Task – Recast the rows between the lines holding "catalogue / barcode: US 3553876" and "state / province: Utah", inclusive, as a two-column CSV with the headers field and value. Give one CSV line per row, with each entry in its own double-quoted field and any line breaks replaced by spaces.

[BEGIN Supplied records]

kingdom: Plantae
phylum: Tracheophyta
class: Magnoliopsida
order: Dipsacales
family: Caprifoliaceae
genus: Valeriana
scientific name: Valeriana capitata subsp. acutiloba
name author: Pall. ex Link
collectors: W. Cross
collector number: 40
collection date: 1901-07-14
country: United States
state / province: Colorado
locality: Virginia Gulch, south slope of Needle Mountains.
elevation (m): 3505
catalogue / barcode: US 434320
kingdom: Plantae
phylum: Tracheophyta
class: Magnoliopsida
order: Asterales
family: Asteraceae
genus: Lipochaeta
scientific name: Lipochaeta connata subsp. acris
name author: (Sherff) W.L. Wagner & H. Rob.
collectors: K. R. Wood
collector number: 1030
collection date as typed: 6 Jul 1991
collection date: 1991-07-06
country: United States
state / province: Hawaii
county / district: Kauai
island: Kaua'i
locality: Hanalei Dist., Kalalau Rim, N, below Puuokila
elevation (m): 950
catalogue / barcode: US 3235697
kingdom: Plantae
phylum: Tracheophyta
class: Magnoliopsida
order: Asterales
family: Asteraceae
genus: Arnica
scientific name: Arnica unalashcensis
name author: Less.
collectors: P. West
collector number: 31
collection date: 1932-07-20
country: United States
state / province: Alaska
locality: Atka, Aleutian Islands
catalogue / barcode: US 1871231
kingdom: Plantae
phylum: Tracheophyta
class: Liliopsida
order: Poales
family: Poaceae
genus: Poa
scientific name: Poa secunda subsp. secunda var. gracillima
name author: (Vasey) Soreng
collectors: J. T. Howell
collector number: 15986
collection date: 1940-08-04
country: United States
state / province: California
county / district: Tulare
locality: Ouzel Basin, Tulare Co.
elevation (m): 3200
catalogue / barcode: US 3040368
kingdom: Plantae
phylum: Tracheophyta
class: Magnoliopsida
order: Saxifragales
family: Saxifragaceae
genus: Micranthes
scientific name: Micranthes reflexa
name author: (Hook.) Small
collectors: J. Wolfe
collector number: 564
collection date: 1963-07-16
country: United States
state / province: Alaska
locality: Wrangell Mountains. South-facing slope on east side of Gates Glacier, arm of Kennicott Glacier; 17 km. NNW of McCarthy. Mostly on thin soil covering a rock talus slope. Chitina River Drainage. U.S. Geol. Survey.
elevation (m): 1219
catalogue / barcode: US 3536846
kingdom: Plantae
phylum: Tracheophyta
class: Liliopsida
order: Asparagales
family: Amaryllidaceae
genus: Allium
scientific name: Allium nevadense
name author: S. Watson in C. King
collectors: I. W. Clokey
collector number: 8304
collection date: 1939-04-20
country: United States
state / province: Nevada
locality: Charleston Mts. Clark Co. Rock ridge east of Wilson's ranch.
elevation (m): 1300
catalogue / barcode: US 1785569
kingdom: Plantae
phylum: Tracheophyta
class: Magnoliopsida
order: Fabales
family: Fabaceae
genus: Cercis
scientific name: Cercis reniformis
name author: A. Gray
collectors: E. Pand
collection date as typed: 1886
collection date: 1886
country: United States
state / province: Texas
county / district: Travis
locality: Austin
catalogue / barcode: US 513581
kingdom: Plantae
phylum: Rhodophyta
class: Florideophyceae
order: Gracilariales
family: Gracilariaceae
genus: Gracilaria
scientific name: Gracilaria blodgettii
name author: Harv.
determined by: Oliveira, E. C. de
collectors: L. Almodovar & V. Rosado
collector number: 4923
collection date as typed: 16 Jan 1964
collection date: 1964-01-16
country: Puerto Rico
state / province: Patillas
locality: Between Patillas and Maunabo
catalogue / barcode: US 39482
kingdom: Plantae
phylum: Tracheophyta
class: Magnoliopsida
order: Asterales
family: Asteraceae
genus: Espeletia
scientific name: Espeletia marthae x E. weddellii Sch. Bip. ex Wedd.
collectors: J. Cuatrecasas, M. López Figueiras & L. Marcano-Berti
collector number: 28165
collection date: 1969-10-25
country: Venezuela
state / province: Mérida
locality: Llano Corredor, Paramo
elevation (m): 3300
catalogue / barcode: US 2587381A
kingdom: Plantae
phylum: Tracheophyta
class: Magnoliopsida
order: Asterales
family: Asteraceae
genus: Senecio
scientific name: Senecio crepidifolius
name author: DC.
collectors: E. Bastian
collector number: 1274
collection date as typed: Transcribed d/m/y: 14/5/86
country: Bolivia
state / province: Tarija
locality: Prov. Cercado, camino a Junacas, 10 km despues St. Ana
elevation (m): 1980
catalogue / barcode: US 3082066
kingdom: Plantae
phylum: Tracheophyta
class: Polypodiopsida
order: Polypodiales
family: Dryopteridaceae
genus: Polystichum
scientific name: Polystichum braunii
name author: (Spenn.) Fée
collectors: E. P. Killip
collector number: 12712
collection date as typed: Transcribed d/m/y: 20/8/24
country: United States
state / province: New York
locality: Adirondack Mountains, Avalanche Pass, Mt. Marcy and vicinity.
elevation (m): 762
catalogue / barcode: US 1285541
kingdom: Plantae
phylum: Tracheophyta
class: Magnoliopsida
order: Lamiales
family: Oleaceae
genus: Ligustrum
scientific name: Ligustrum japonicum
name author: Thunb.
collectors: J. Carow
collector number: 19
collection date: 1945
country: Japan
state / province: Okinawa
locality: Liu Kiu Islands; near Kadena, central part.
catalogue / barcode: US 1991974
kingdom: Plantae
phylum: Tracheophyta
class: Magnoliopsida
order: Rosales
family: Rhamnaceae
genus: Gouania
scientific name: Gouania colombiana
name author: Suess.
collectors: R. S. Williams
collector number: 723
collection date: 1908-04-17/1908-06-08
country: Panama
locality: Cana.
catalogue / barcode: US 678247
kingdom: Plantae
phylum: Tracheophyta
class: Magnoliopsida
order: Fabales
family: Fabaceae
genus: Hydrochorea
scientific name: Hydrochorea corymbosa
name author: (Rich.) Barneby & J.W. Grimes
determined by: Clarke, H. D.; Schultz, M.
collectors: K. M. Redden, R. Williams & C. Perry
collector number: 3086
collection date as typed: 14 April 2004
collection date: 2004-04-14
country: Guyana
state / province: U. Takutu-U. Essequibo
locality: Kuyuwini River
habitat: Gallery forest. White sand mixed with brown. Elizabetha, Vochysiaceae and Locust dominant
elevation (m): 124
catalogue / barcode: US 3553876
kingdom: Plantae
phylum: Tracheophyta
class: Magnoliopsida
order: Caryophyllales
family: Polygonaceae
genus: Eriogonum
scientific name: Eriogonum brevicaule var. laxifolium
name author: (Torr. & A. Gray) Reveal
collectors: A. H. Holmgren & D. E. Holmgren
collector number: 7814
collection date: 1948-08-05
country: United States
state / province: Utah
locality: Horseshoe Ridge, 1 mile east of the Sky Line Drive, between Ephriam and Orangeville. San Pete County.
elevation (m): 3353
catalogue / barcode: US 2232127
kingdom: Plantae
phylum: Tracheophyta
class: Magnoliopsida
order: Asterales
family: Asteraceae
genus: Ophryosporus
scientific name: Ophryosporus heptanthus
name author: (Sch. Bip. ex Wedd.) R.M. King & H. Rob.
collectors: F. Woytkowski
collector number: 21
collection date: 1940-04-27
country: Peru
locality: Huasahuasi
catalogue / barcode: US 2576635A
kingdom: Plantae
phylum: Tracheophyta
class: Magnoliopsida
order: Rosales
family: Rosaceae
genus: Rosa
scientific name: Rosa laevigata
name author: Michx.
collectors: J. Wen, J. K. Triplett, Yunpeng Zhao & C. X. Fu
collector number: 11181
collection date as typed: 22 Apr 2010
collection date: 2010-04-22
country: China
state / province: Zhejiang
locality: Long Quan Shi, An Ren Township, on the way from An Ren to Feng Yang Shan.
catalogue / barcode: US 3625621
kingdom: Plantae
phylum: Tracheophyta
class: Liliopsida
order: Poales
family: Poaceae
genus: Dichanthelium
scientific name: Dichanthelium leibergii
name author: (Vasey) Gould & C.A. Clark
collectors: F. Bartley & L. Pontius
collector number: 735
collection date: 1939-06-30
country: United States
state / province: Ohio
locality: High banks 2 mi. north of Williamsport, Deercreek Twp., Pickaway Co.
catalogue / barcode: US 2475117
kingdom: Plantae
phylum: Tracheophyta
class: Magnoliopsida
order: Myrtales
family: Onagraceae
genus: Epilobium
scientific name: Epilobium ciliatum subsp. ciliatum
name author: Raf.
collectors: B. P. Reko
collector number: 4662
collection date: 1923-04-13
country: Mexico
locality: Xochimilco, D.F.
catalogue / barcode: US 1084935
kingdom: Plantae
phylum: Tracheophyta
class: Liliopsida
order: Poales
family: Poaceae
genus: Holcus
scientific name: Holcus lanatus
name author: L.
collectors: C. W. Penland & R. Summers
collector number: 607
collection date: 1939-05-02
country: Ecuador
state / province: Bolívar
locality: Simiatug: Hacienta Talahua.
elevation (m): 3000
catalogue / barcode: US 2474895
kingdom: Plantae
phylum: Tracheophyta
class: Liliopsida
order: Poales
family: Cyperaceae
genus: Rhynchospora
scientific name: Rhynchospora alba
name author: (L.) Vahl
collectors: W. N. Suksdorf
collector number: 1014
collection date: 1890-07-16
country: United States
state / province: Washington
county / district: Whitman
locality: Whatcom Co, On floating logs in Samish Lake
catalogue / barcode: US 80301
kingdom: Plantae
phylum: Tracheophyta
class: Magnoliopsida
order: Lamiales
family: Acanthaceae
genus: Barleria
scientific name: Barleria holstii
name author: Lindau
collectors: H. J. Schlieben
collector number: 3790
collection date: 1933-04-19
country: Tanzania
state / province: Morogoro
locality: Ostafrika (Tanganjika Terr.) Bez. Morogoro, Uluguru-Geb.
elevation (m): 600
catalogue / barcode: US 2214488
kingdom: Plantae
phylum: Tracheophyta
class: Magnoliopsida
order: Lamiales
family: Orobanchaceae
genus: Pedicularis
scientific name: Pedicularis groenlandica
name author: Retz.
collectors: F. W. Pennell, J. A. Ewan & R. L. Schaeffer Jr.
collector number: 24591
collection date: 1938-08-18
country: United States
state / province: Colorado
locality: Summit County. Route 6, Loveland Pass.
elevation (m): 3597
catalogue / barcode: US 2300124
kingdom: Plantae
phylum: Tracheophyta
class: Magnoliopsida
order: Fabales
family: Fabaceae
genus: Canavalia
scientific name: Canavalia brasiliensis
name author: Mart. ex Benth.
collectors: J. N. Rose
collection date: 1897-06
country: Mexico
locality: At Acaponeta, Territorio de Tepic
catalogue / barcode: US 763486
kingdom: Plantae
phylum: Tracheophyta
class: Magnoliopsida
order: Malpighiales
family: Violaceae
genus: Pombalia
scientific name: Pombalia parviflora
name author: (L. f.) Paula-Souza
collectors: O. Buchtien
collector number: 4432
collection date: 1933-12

[END Supplied records]

Finished answer –
field,value
"catalogue / barcode:","US 3553876"
"kingdom:","Plantae"
"phylum:","Tracheophyta"
"class:","Magnoliopsida"
"order:","Caryophyllales"
"family:","Polygonaceae"
"genus:","Eriogonum"
"scientific name:","Eriogonum brevicaule var. laxifolium"
"name author:","(Torr. & A. Gray) Reveal"
"collectors:","A. H. Holmgren & D. E. Holmgren"
"collector number:","7814"
"collection date:","1948-08-05"
"country:","United States"
"state / province:","Utah"